Dies könne sowohl durch direkte Aufforderungen oder auch nur durch implizites Verhalten geschehen.
Wenn eine Person einen Alkoholverzicht beschliesst, sei es wichtig, dass der Partner oder die Partnerin unterstützend und respektvoll reagiere. Mischol erklärt: «Das bedeutet, die Entscheidung zu akzeptieren, keine negativen Kommentare abzugeben und zum Beispiel alternative Aktivitäten anzubieten, die keinen Alkoholkonsum beinhalten.»
Durch die Befürchtung, der Partner oder die Partnerin könne einen negativ beurteilen oder das neue Verhalten nicht akzeptieren, entstünden Schamgefühle. Mischol warnt: «Suchtverhältnisse sind oft an eine Paardynamik gebunden und dadurch für den Einzelnen nicht leicht zu durchbrechen.»
Er rät Paaren deshalb Folgendes: «Es ist wichtig, dass beide Partner sich gegenseitig unterstützen und respektieren, unabhängig von ihren individuellen Entscheidungen bezüglich Alkoholkonsum.»
US-Amerikanerin hat seit Alkoholverzicht weniger Freunde
Im Fall der US-Amerikanerin Angela Anagnost-Repke waren die Sorgen unberechtigt. Im «Business Insider» schildert sie weiter: «Ich war besorgt, wie er es aufnehmen würde. Glücklicherweise begegnete er meiner Nüchternheit mit Neugier statt mit Angst.»
Ihr Mann habe gesehen, wie der Alkoholverzicht ihrer Stimmung und der allgemeinen Gesundheit zugutekam. Ein Jahr später schwor auch ihr Mann dem Trinken ab.
Ihren Freunden erzählte es Anagnost-Repke nur via Telefon statt bei einem Treffen in der Öffentlichkeit: «Es ist mir peinlich, das jetzt zuzugeben: Als Frau Ende 30 habe ich immer noch mit Gruppendruck zu kämpfen.»

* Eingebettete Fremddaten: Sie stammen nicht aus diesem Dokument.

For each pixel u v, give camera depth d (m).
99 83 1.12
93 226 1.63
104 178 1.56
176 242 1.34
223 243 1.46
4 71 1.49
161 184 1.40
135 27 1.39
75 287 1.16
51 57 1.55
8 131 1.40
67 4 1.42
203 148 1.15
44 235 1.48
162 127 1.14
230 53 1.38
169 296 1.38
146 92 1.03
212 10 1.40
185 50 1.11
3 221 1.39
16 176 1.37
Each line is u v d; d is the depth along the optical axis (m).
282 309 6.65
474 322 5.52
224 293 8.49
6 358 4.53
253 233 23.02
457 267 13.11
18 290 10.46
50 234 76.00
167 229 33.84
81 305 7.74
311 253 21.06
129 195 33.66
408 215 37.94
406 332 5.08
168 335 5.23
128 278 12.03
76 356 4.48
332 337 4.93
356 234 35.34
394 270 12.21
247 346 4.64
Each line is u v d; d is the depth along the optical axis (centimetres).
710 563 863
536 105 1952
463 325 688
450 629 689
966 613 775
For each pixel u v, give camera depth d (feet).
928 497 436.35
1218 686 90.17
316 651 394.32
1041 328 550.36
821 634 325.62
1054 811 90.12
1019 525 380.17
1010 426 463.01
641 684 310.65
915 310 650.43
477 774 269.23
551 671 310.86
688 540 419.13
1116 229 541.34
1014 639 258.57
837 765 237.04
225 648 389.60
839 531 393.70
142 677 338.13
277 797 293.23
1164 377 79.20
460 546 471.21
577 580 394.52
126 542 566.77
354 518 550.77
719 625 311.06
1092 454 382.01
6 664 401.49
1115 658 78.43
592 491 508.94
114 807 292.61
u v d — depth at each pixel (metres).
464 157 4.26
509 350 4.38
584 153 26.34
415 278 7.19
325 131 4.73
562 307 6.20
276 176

Die meisten hätten positiv reagiert, andere hätten nichts damit anfangen können. Ihr Freundeskreis sei durch den Alkoholverzicht zwar kleiner geworden, den Verzicht bereue sie aber keineswegs. «Ich lehnte diesen subtilen Gruppenzwang ab, denn meine geistige Gesundheit war mir mehr wert als das Feiern», schreibt sie.